» **What is being asked**: Reproduce every item below word for word, leaving out the pictures.

Short-answer tasks on charts
+--

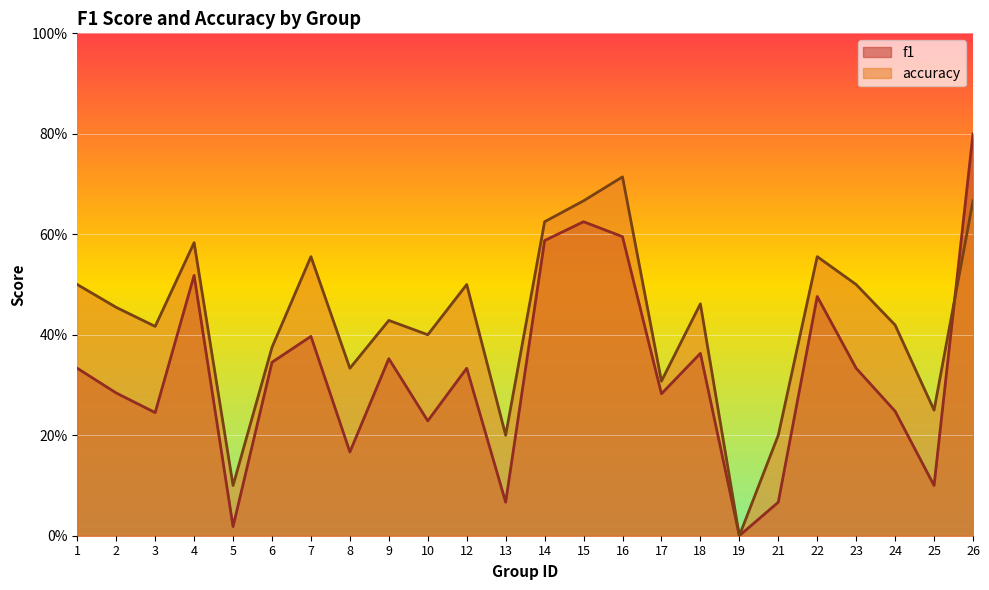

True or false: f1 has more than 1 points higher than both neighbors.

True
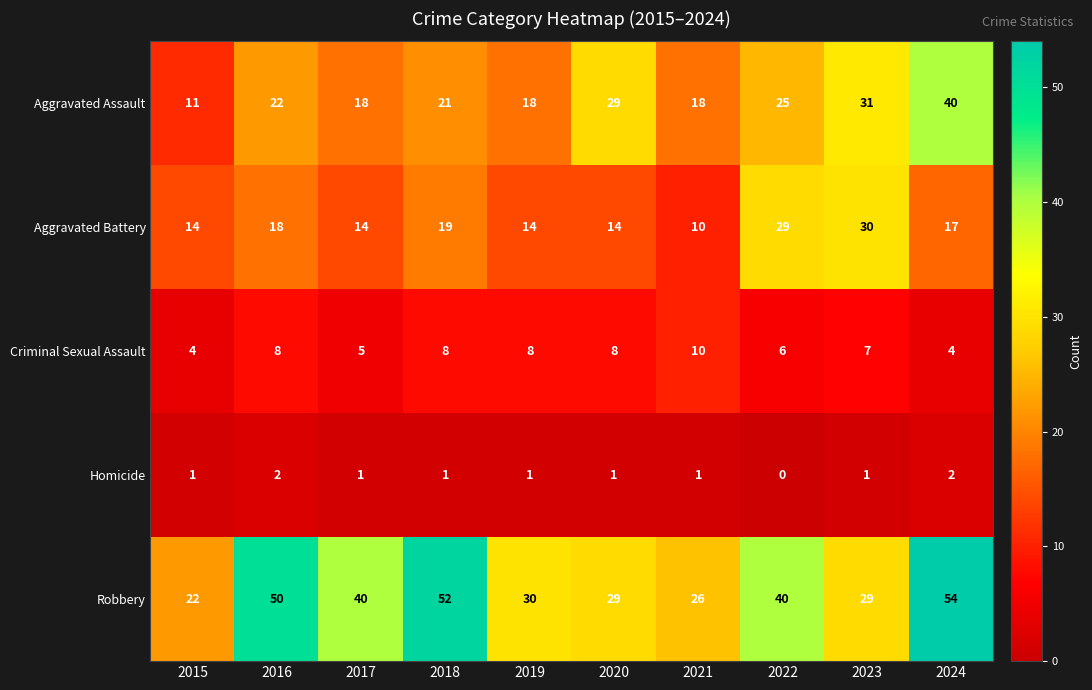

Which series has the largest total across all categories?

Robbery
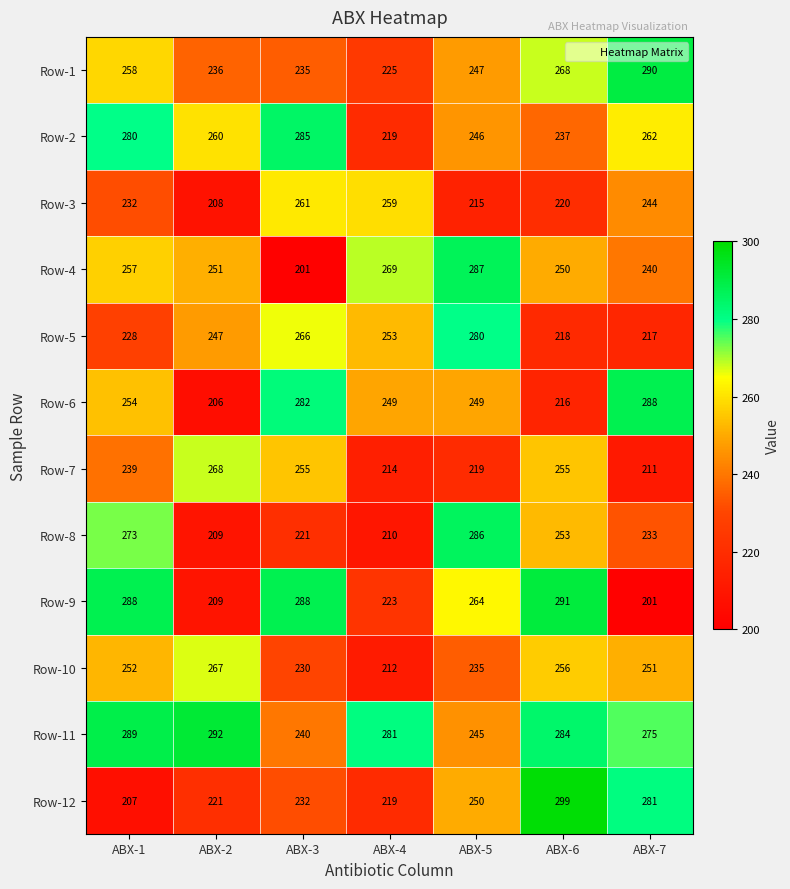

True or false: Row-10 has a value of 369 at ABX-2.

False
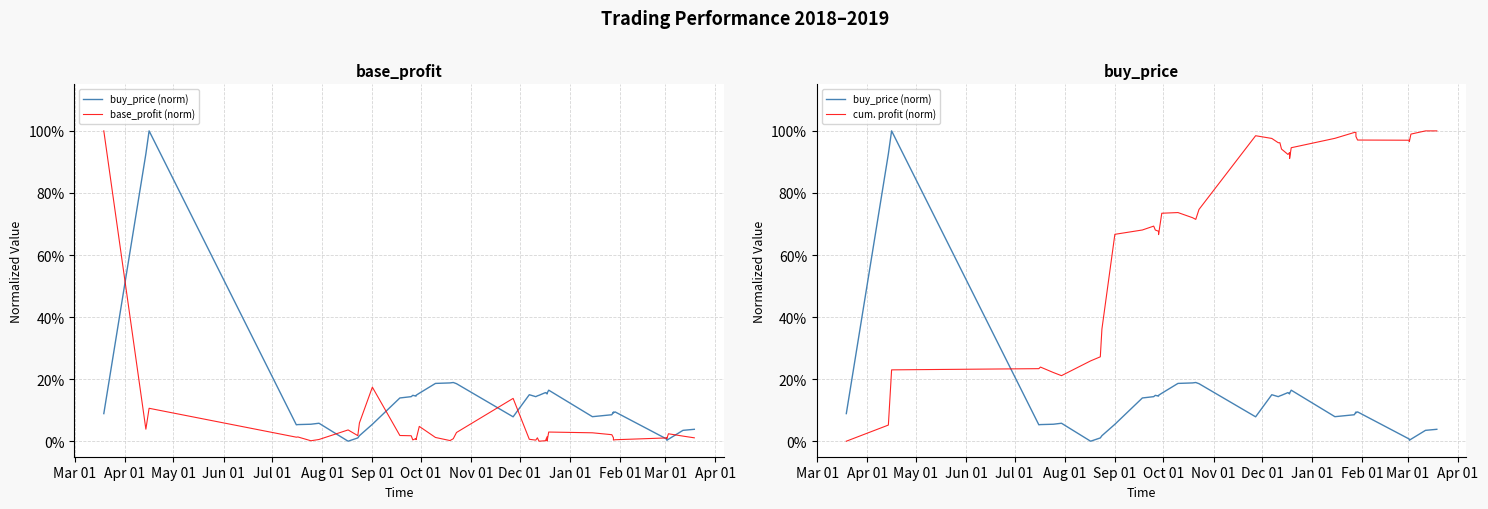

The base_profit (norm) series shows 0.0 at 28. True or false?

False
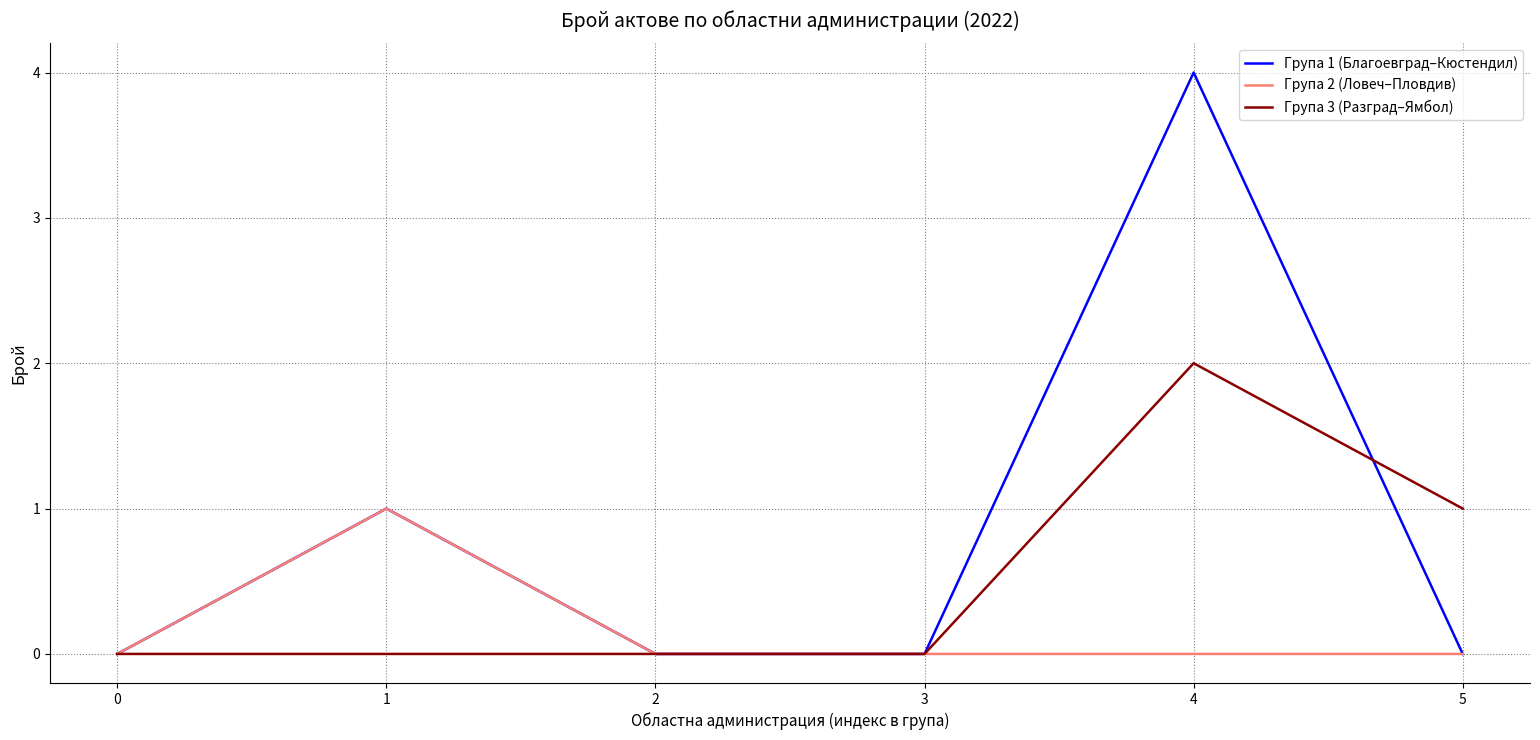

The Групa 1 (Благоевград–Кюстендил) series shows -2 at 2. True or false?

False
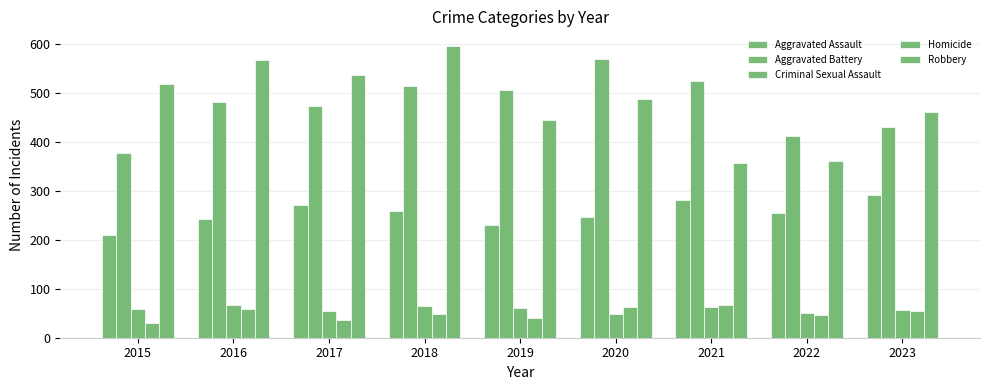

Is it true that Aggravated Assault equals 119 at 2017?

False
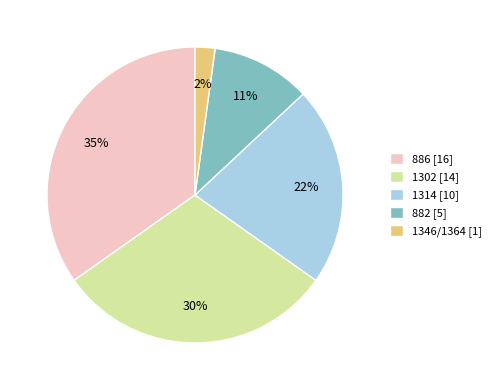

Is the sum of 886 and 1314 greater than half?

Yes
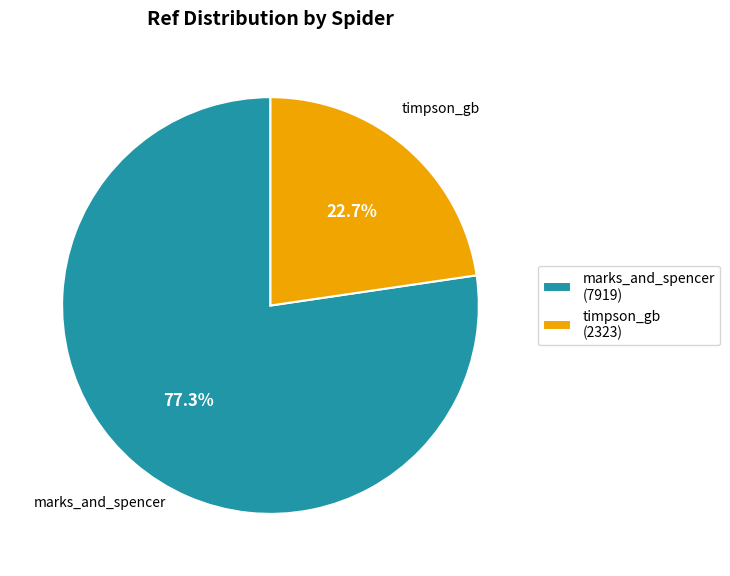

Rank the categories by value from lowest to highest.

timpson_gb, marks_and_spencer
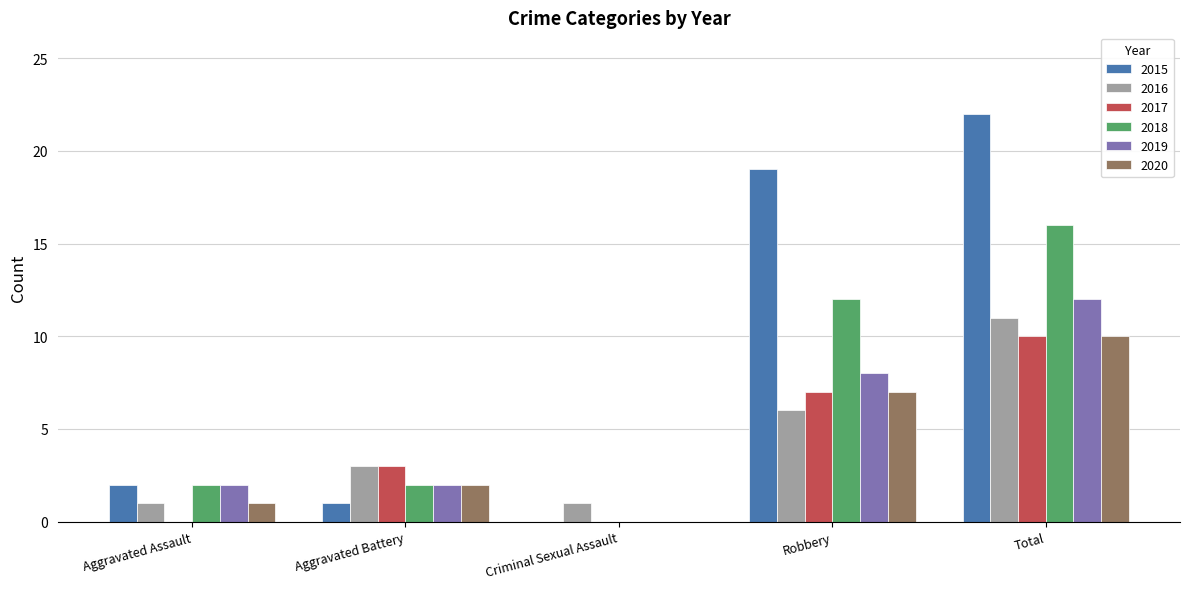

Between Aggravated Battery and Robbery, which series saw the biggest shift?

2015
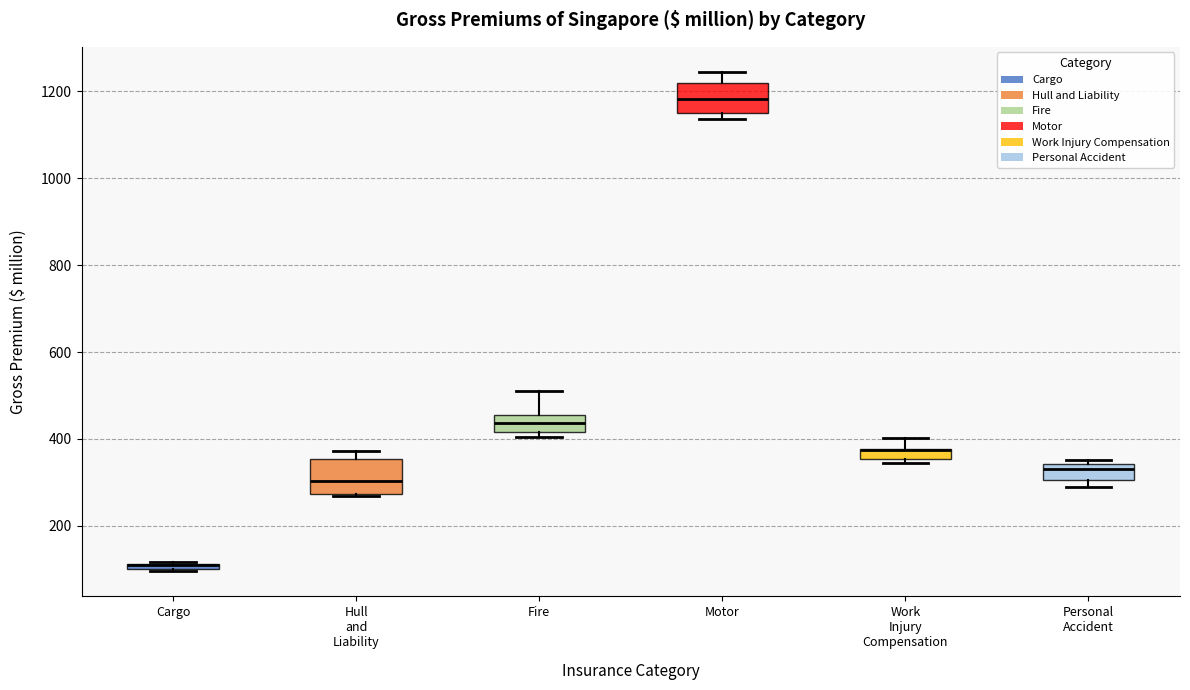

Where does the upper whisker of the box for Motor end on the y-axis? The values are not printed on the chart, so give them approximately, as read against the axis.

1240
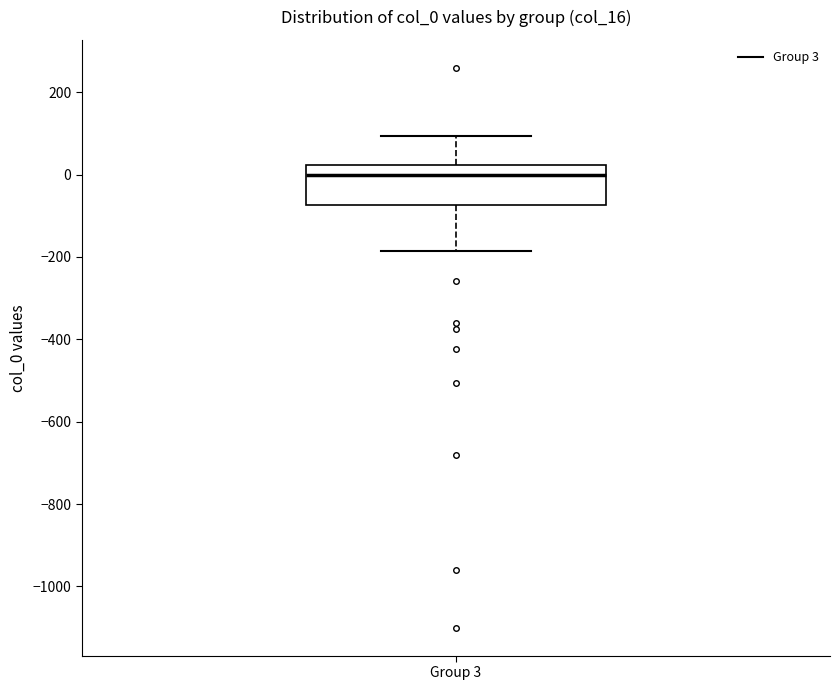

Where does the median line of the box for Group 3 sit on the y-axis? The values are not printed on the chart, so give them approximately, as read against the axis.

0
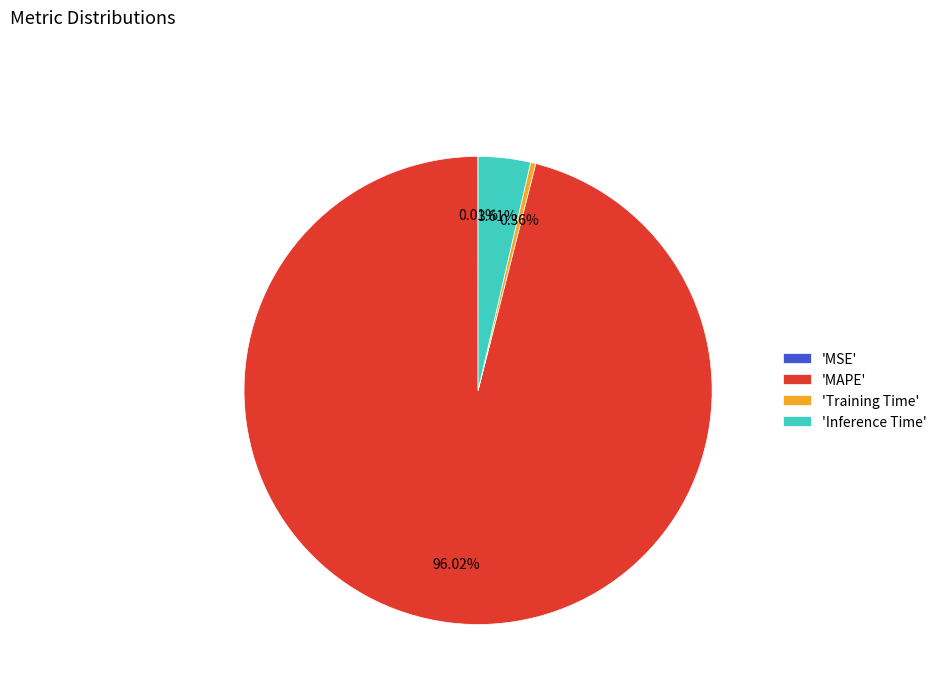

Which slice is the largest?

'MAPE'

+--

» **Answer space**:
True or false: f1 has more than 1 points higher than both neighbors.

True

Which series has the largest total across all categories?

Robbery

True or false: Row-10 has a value of 369 at ABX-2.

False

The base_profit (norm) series shows 0.0 at 28. True or false?

False

The Групa 1 (Благоевград–Кюстендил) series shows -2 at 2. True or false?

False

Is it true that Aggravated Assault equals 119 at 2017?

False

Is the sum of 886 and 1314 greater than half?

Yes

Rank the categories by value from lowest to highest.

timpson_gb, marks_and_spencer

Between Aggravated Battery and Robbery, which series saw the biggest shift?

2015

Where does the upper whisker of the box for Motor end on the y-axis? The values are not printed on the chart, so give them approximately, as read against the axis.

1240

Where does the median line of the box for Group 3 sit on the y-axis? The values are not printed on the chart, so give them approximately, as read against the axis.

0

Which slice is the largest?

'MAPE'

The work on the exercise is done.